08.15 WIB
Selamat pagi, Diari. Apa kabar? Aku berharap kamu baik-baik saja, seperti aku dan dia. O ya, baik-baik saja yang kuharapkan janganlah kautuding sebagai positivitas beracun (toxic positivity). Semoga kamu baik-baik saja mesti kaulihat sebagai doa, Diari.
Hari ini kami tengah berjauhan, Diari. Dia sedang melaksanakan tugas negara yang terpacak di pundaknya. Tugas yang berat dan menyita banyak energi. Aku berharap, kamu sudi mendoakan agar ketangguhan dan kesungguhannya tidak habis-habis.
Pada saat kami berjauhan, kuasa saling langsung pamer taji. Ya, kami memang merawat kuasa saling. Seluruh sejoli di antero bumi mesti punya kuasa saling saat menjalin cinta, baik sebagai yang mencinta maupun yang dicinta.
Kuasa saling itu, Diari, merupakan perpaduan mesra antara memberi dan menerima. Juga, ajakan untuk bertanggung jawab pada sebuah hubungan. Alangkah menyenangkan apabila cinta kita rayakan dengan saling setia dan saling percaya yang tumbuh tulus dari kedalaman jiwa, tanpa meletakkan yang satu lebih rendah atau lebih tinggi daripada yang lain. Harus sejajar, harus setara.

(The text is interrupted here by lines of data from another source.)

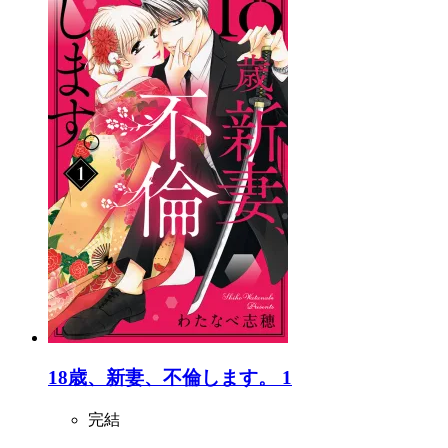
18歳、新妻、不倫します。 1
完結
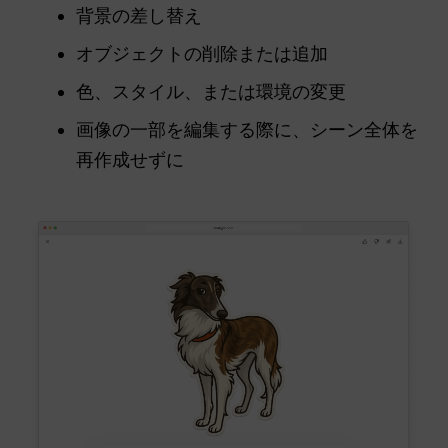
背景の差し替え
オブジェクトの削除または追加
色、スタイル、または環境の変更
画像の一部を編集する際に、シーン全体を
再作成せずに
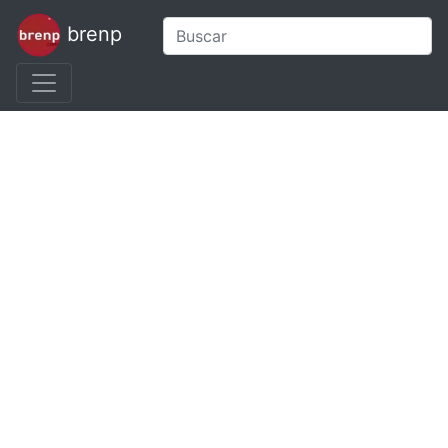
brenp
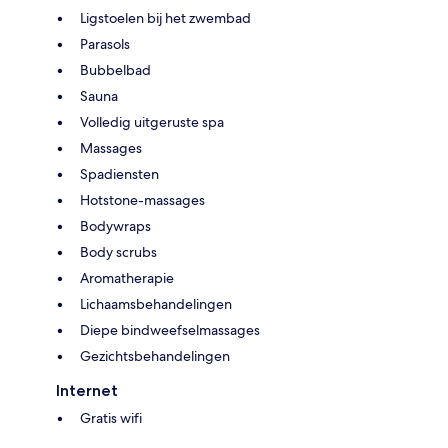
Ligstoelen bij het zwembad
Parasols
Bubbelbad
Sauna
Volledig uitgeruste spa
Massages
Spadiensten
Hotstone-massages
Bodywraps
Body scrubs
Aromatherapie
Lichaamsbehandelingen
Diepe bindweefselmassages
Gezichtsbehandelingen
Internet
Gratis wifi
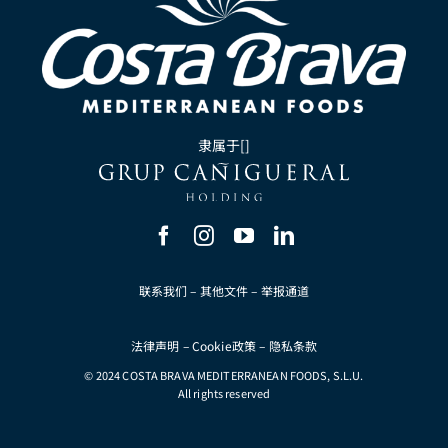
隶属于[]
联系我们
–
其他文件
–
举报通道
法律声明
–
Cookie政策
–
隐私条款
© 2024 COSTA BRAVA MEDITERRANEAN FOODS, S.L.U.
All rights reserved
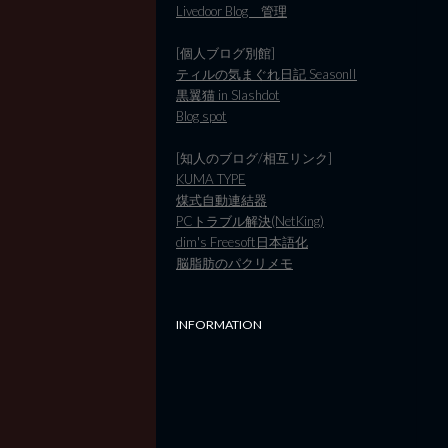
Livedoor Blog 管理
[個人ブログ別館]
ティルの気まぐれ日記 SeasonII
黒翼猫 in Slashdot
Blog spot
[知人のブログ/相互リンク]
KUMA TYPE
煤式自動連結器
PCトラブル解決(NetKing)
dim's Freesoft日本語化
脳脂肪のパクリメモ
INFORMATION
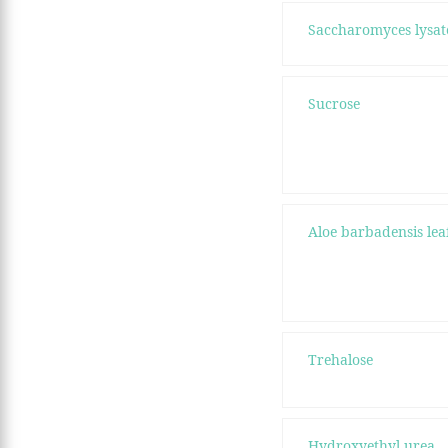
Saccharomyces lysate
Sucrose
Aloe barbadensis lea
Trehalose
Hydroxyethyl urea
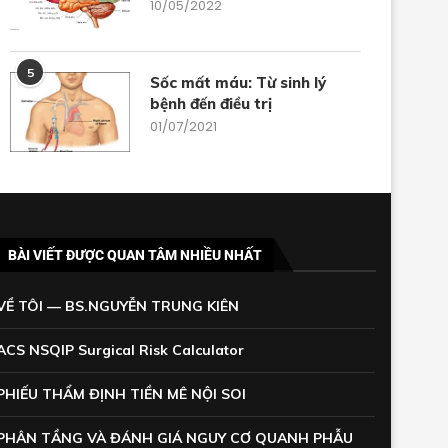
10/05/2022
5
Sốc mất máu: Từ sinh lý
bệnh đến điều trị
01/07/2021
BÀI VIẾT ĐƯỢC QUAN TÂM NHIỀU NHẤT
VỀ TÔI — BS.NGUYỄN TRUNG KIÊN
ACS NSQIP Surgical Risk Calculator
PHIẾU THẨM ĐỊNH TIỀN MÊ NỘI SOI
PHÂN TẦNG VÀ ĐÁNH GIÁ NGUY CƠ QUANH PHẪU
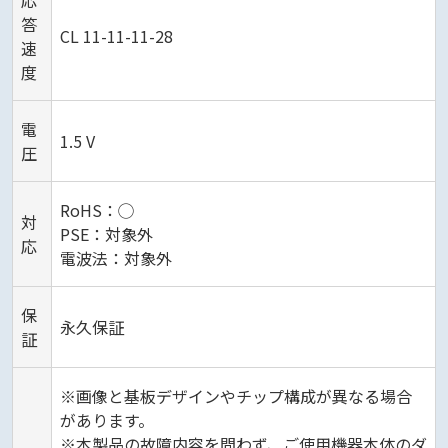
応
答
CL 11-11-11-28
速
度
電
1.5 V
圧
RoHS：◯
対
PSE：対象外
応
電波法：対象外
保
永久保証
証
※画像と基板デザインやチップ構成が異なる場合
があります。
※本製品の故障内容を問わず、ご使用機器本体のダ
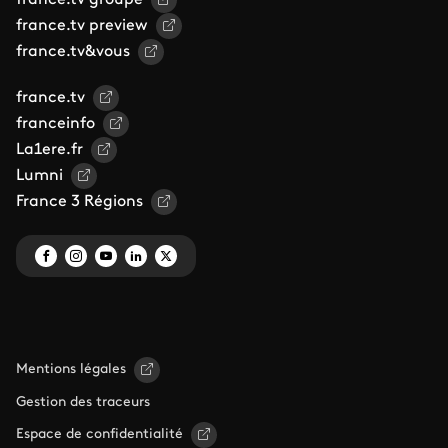
france.tv groupe
france.tv preview
france.tv&vous
france.tv
franceinfo
La1ere.fr
Lumni
France 3 Régions
Mentions légales
Gestion des traceurs
Espace de confidentialité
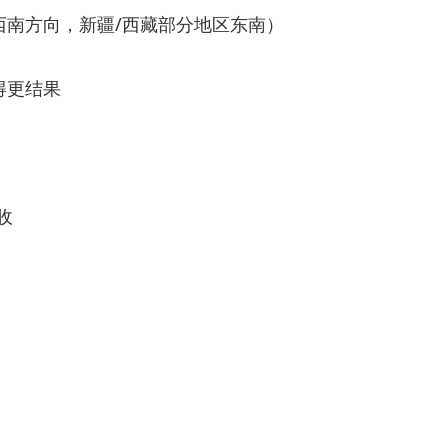
西南方向，新疆/西藏部分地区东南）
得更结果
收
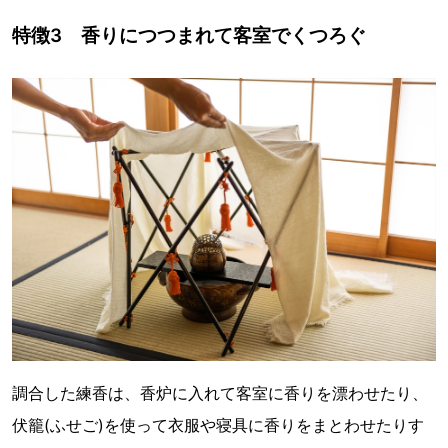
特徴3 香りにつつまれて客室でくつろぐ
調合した練香は、香炉に入れて客室に香りを漂わせたり、
伏籠(ふせご)を使って衣服や寝具に香りをまとわせたりす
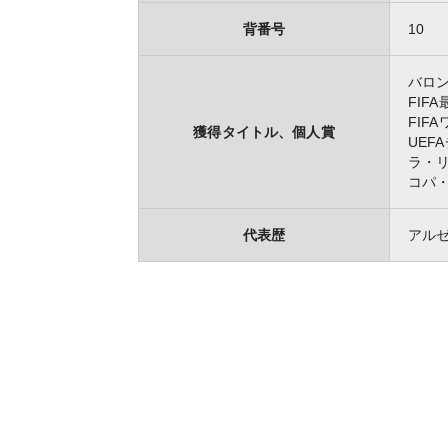
背番号
10
バロ
FIF
FIF
獲得タイトル、個人賞
UEF
ラ・
コパ・
代表歴
アル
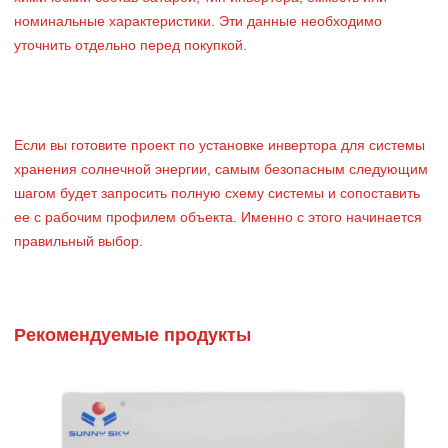
номинальные характеристики. Эти данные необходимо
уточнить отдельно перед покупкой.
Если вы готовите проект по установке инвертора для системы
хранения солнечной энергии, самым безопасным следующим
шагом будет запросить полную схему системы и сопоставить
ее с рабочим профилем объекта. Именно с этого начинается
правильный выбор.
Рекомендуемые продукты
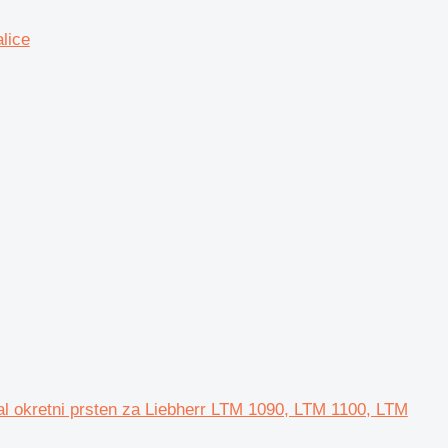
lice
al okretni prsten za Liebherr LTM 1090, LTM 1100, LTM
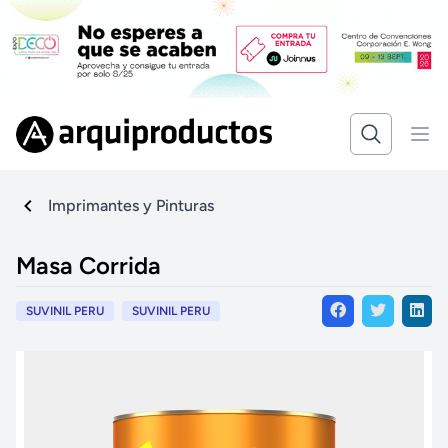
Imprimantes y Pinturas
Masa Corrida
SUVINIL PERU
SUVINIL PERU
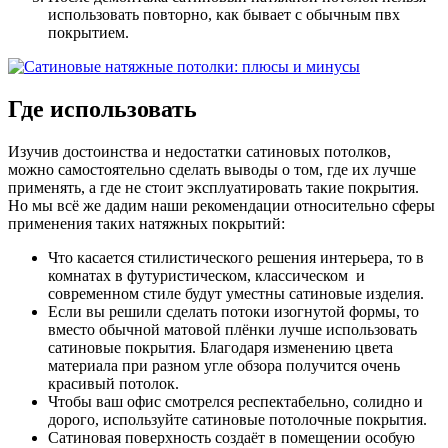
использовать повторно, как бывает с обычным пвх
покрытием.
Где использовать
Изучив достоинства и недостатки сатиновых потолков,
можно самостоятельно сделать выводы о том, где их лучше
применять, а где не стоит эксплуатировать такие покрытия.
Но мы всё же дадим наши рекомендации относительно сферы
применения таких натяжных покрытий:
Что касается стилистического решения интерьера, то в
комнатах в футуристическом, классическом и
современном стиле будут уместны сатиновые изделия.
Если вы решили сделать потоки изогнутой формы, то
вместо обычной матовой плёнки лучше использовать
сатиновые покрытия. Благодаря изменению цвета
материала при разном угле обзора получится очень
красивый потолок.
Чтобы ваш офис смотрелся респектабельно, солидно и
дорого, используйте сатиновые потолочные покрытия.
Сатиновая поверхность создаёт в помещении особую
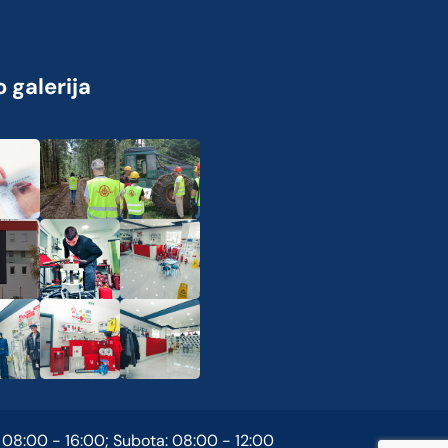
 galerija
 08:00 - 16:00; Subota: 08:00 - 12:00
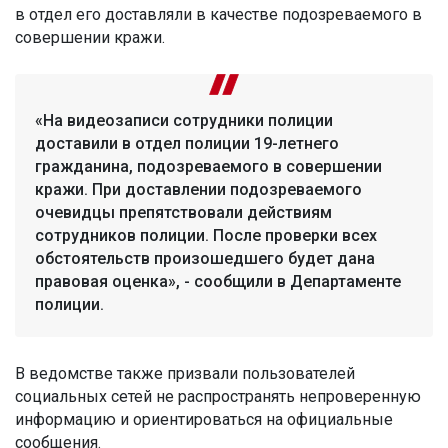
в отдел его доставляли в качестве подозреваемого в
совершении кражи.
«На видеозаписи сотрудники полиции
доставили в отдел полиции 19-летнего
гражданина, подозреваемого в совершении
кражи. При доставлении подозреваемого
очевидцы препятствовали действиям
сотрудников полиции. После проверки всех
обстоятельств произошедшего будет дана
правовая оценка», - сообщили в Департаменте
полиции.
В ведомстве также призвали пользователей
социальных сетей не распространять непроверенную
информацию и ориентироваться на официальные
сообщения.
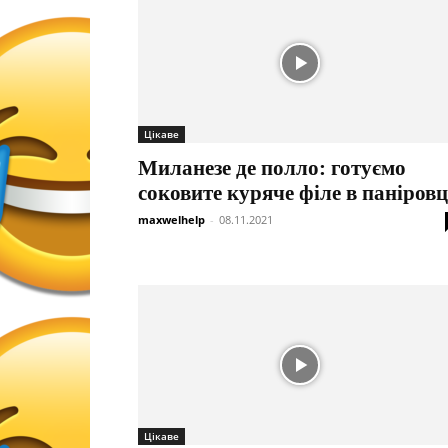
Цікаве
Миланезе де полло: готуємо
соковите куряче філе в паніровц
maxwelhelp
-
08.11.2021
Цікаве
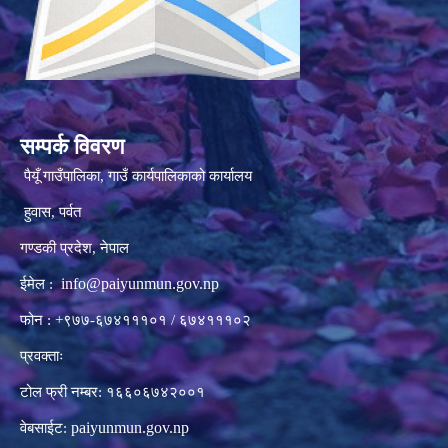
सम्पर्क विवरण
पैयूँ गाउँपालिका, गाउँ कार्यपालिकाको कार्यालय
हुवास, पर्वत
गण्डकी प्रदेश, नेपाल
info@paiyunmun.gov.np
ईमेल :
फोन : +९७७-६७४१११०१ / ६७४१११०२
प्रवक्ताः
टोल फ्री नम्बर: १६६०६७४२००१
paiyunmun.gov.np
वेबसाईट:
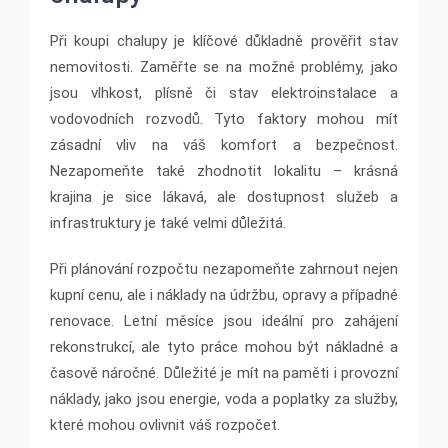
Při koupi chalupy je klíčové důkladně prověřit stav
nemovitosti. Zaměřte se na možné problémy, jako
jsou vlhkost, plísně či stav elektroinstalace a
vodovodních rozvodů. Tyto faktory mohou mít
zásadní vliv na váš komfort a bezpečnost.
Nezapomeňte také zhodnotit lokalitu – krásná
krajina je sice lákavá, ale dostupnost služeb a
infrastruktury je také velmi důležitá.
Při plánování rozpočtu nezapomeňte zahrnout nejen
kupní cenu, ale i náklady na údržbu, opravy a případné
renovace. Letní měsíce jsou ideální pro zahájení
rekonstrukcí, ale tyto práce mohou být nákladné a
časově náročné. Důležité je mít na paměti i provozní
náklady, jako jsou energie, voda a poplatky za služby,
které mohou ovlivnit váš rozpočet.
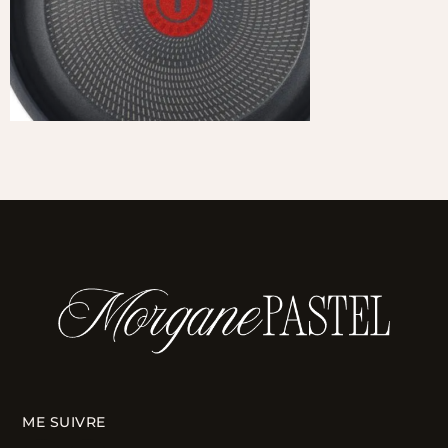
ME SUIVRE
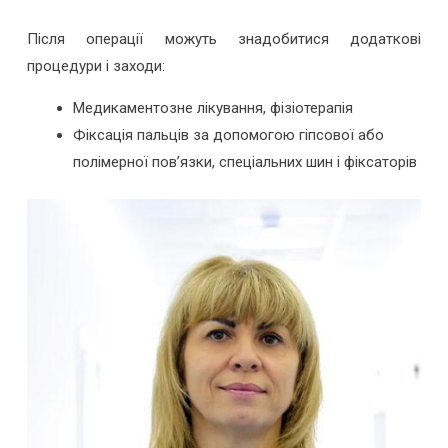
Після операції можуть знадобитися додаткові
процедури і заходи:
Медикаментозне лікування, фізіотерапія
Фіксація пальців за допомогою гіпсової або
полімерної пов’язки, спеціальних шин і фіксаторів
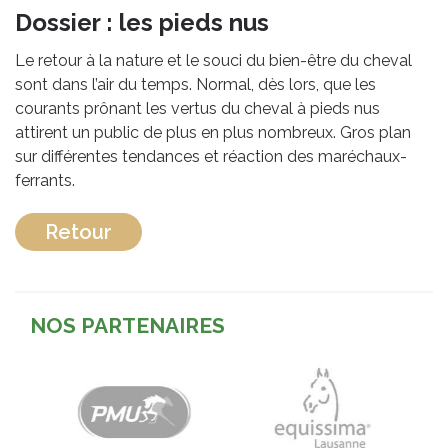
Dossier : les pieds nus
Le retour à la nature et le souci du bien-être du cheval
sont dans l’air du temps. Normal, dès lors, que les
courants prônant les vertus du cheval à pieds nus
attirent un public de plus en plus nombreux. Gros plan
sur différentes tendances et réaction des maréchaux-
ferrants.
Retour
NOS PARTENAIRES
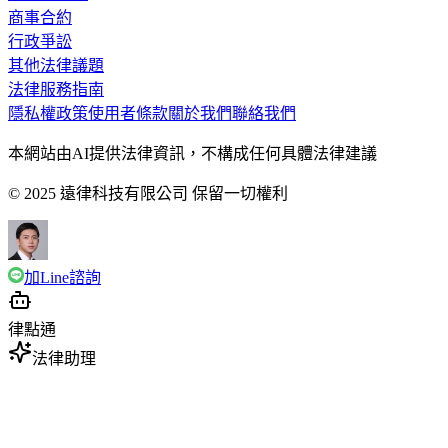
商事合約
行政爭訟
其他法律議題
法律服務指南
隱私權政策
使用者條款
關於我們
聯絡我們
本網站由AI提供法律資訊，不構成任何具體法律建議
© 2025 遠律科技有限公司 保留一切權利
加Line諮詢
律點通
法律助理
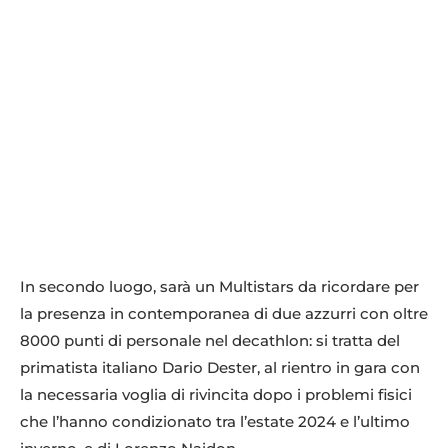
In secondo luogo, sarà un Multistars da ricordare per
la presenza in contemporanea di due azzurri con oltre
8000 punti di personale nel decathlon: si tratta del
primatista italiano Dario Dester, al rientro in gara con
la necessaria voglia di rivincita dopo i problemi fisici
che l’hanno condizionato tra l’estate 2024 e l’ultimo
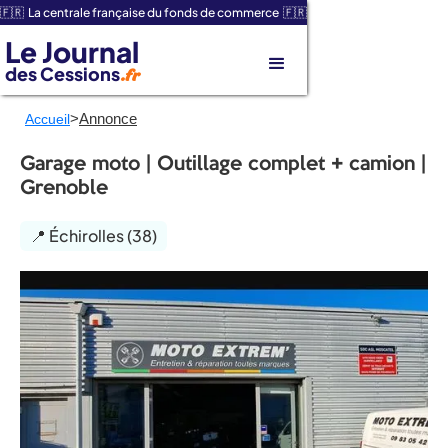
🇫🇷 La centrale française du fonds de commerce 🇫🇷
Le Journal
des Cessions
.fr
>
Annonce
Accueil
Garage moto | Outillage complet + camion |
Grenoble
📍 Échirolles (38)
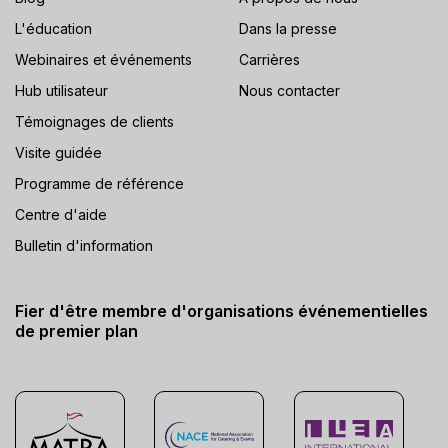
L'éducation
Dans la presse
Webinaires et événements
Carrières
Hub utilisateur
Nous contacter
Témoignages de clients
Visite guidée
Programme de référence
Centre d'aide
Bulletin d'information
Fier d'être membre d'organisations événementielles
de premier plan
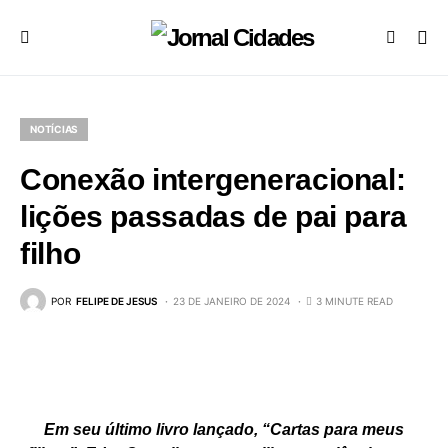
NOTÍCIAS
Conexão intergeneracional:
lições passadas de pai para
filho
POR
FELIPE DE JESUS
23 DE JANEIRO DE 2024
3 MINUTE READ
Em seu último livro lançado, “Cartas para meus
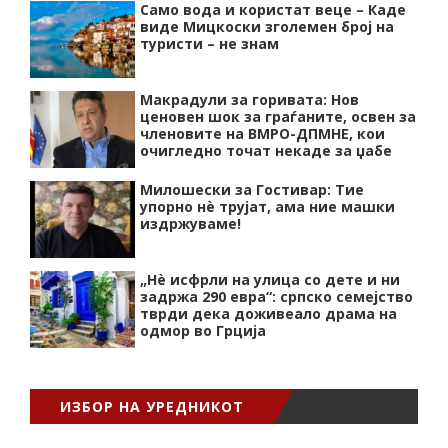
Само вода и користат веце – Каде
виде Мицкоски зголемен број на
туристи – не знам
Макрадули за горивата: Нов
ценовен шок за граѓаните, освен за
членовите на ВМРО-ДПМНЕ, кои
очигледно точат некаде за џабе
Милошески за Гостивар: Тие
упорно нѐ трујат, ама ние машки
издржуваме!
„Нѐ исфрли на улица со дете и ни
задржа 290 евра“: српско семејство
тврди дека доживеало драма на
одмор во Грција
ИЗБОР НА УРЕДНИКОТ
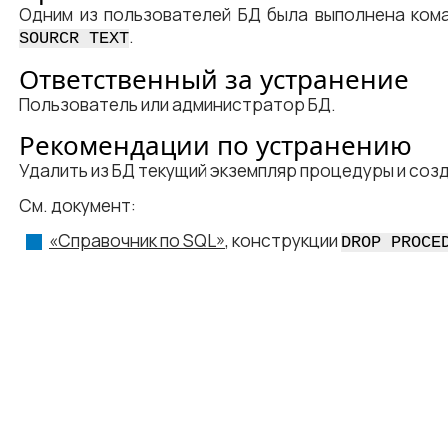
Одним из пользователей БД была выполнена ко
.
SOURCR TEXT
Ответственный за устранение
Пользователь или администратор БД.
Рекомендации по устранению
Удалить из БД текущий экземпляр процедуры и созд
См. документ:
«Справочник по SQL»
, конструкции
DROP PROCE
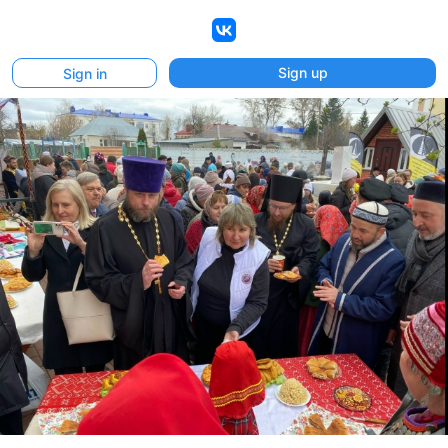
VK
Sign up
Sign in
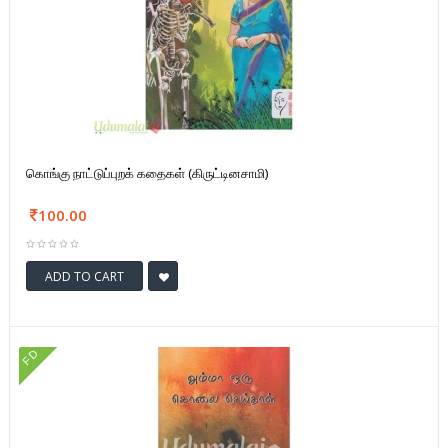
கொங்கு நாட்டுப்புறக் கதைகள் (கிருட்டினசாமி)
100.00
ADD TO CART
FD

Bangunan cinta barulah kokoh apabila saling setia dan saling percaya yang menjadi fondasinya.
Jika tidak, yang terpampang di hadapan kita hanyalah istana pasir, bangunan rapuh yang gampang dihapus gelombang. Mustahil kautemukan hakikat cinta, yang sering kausebut kebahagiaan, selama kau belum memahami syariatnya.
Dan, syariat cinta terletak pada saling setia dan saling percaya.
11.22 WIB
Hingga siang dia masih sibuk, Diari. Aku hanya bisa mengirim pesan “makan, ya” dan “jaga kondisimu, Sayang”. Hanya itu. Baik lewat tulisan maupun lisan, aku selalu terbata-bata saat menyatakan isi perasaan. Kata-kata di kepalaku seketika memberontak, seakan-akan enggan mewakili perasaanku.
Kadang-kadang ketika aku susah tidur, aku ingin mengatakan kepadanya. Kamu gara-garanya. Namun, kalimat itu hilang entah ke mana begitu aku berdiri di hadapannya, duduk di sisinya, atau dalam pelukannya. Lidahku beku, Diari.
Aku heran mengapa aku bisa selalu jatuh cinta kepadanya. Ajaib. Ketika aku tidak sanggup mengutarakan isi hati, seharusnya ia yang menatap mataku, menatap mataku dengan mata hatinya, lalu menyelam sedalam-dalamnya ke dasar sanubariku.
Lidahku memang tidak kuasa mengatakan apa pun tentang perasaan-perasaanku kepadanya, tetapi mataku sanggup mengatakan banyak hal. Seharusnya ia mampu membaca mataku, menyelami perasaanku, dan merasakan bagaimana selembar benang rindu yang tak kasatmata merentang dari mataku menuju matanya. Ah, sudahlah.